Unfortunately, by the time Dad was ready to do that, Mom had developed some ambulatory problems that made it hard for her to get around. They took a few trips to visit my brothers and my family, but there were no extended vacations just for sight-seeing. After a while, even family trips became increasingly difficult and frustrating as they struggled with heavy wheelchairs, narrow airplane aisles, unisex restrooms, and all the other issues large and small that started to make the effort seem greater than it was worth.

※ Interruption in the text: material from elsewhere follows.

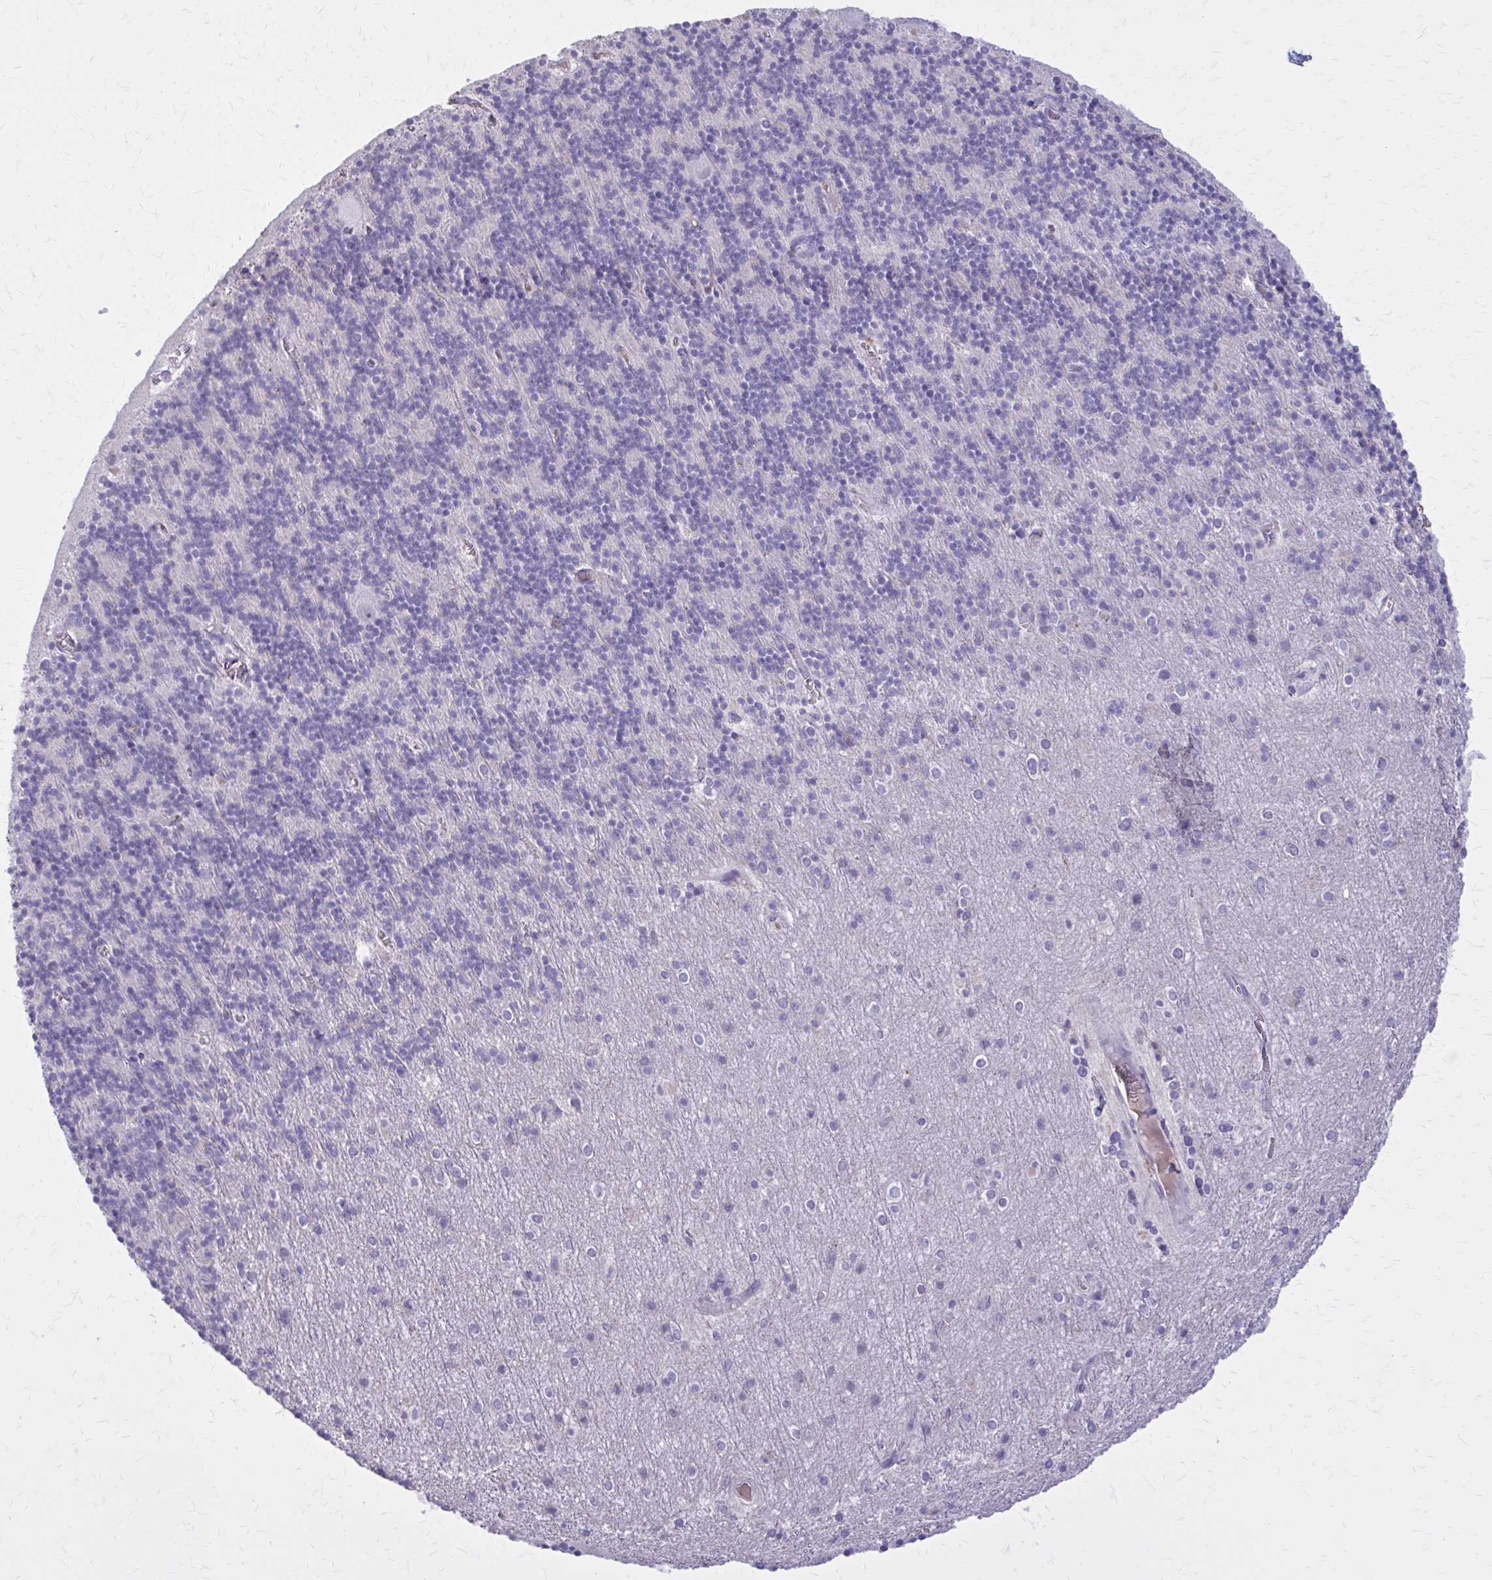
{"staining": {"intensity": "negative", "quantity": "none", "location": "none"}, "tissue": "cerebellum", "cell_type": "Cells in granular layer", "image_type": "normal", "snomed": [{"axis": "morphology", "description": "Normal tissue, NOS"}, {"axis": "topography", "description": "Cerebellum"}], "caption": "Immunohistochemistry (IHC) image of normal cerebellum: human cerebellum stained with DAB (3,3'-diaminobenzidine) shows no significant protein expression in cells in granular layer.", "gene": "OR4A47", "patient": {"sex": "male", "age": 70}}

Mom made a mistake that is probably very common - planning a retirement based on the physical capabilities she possessed at the time she was doing the planning. Although some of us may go directly from full-throated gusto to sudden demise (the swift fatal stroke somewhere on the Back 9), for most of us death will appear with no such drama. We will experience a gradual waning of our capacity for activities that require strong legs and stamina to propel us forward. Rather than ignoring that likelihood, let's plan on it.

Not only should we plan on it, we should look forward to it. Most of us will naturally put our planned HarvilleQuarters in sequence such that the more physically taxing appear earlier. This is clearly the smart thing to do. In so doing, we should ensure there are plenty of physically-easy activities farther along that we really and truly want to do. The more distant items on the list shouldn't be the least appealing, just those we can do without leaving the house or in shorter spurts.

As mobility and stamina diminish, we can focus on the really neat, playful, satisfying HarvilleQuarters we will be sinking our teeth into, rather than mourning the ones we can no longer manage. Personally, I'm anticipating the opportunities to memorize a poem a day, watch all the Oscar-winning movies, sharpen my piano playing, create crossword puzzles, and make mobiles, to name a few.

When I realize I can no longer participate in an archeological dig or bike every trail in Wisconsin, I hope I have the wisdom and grace to say, "Great! Now I can finally get around to baking a different bread every day and writing a children's book! It's about time!"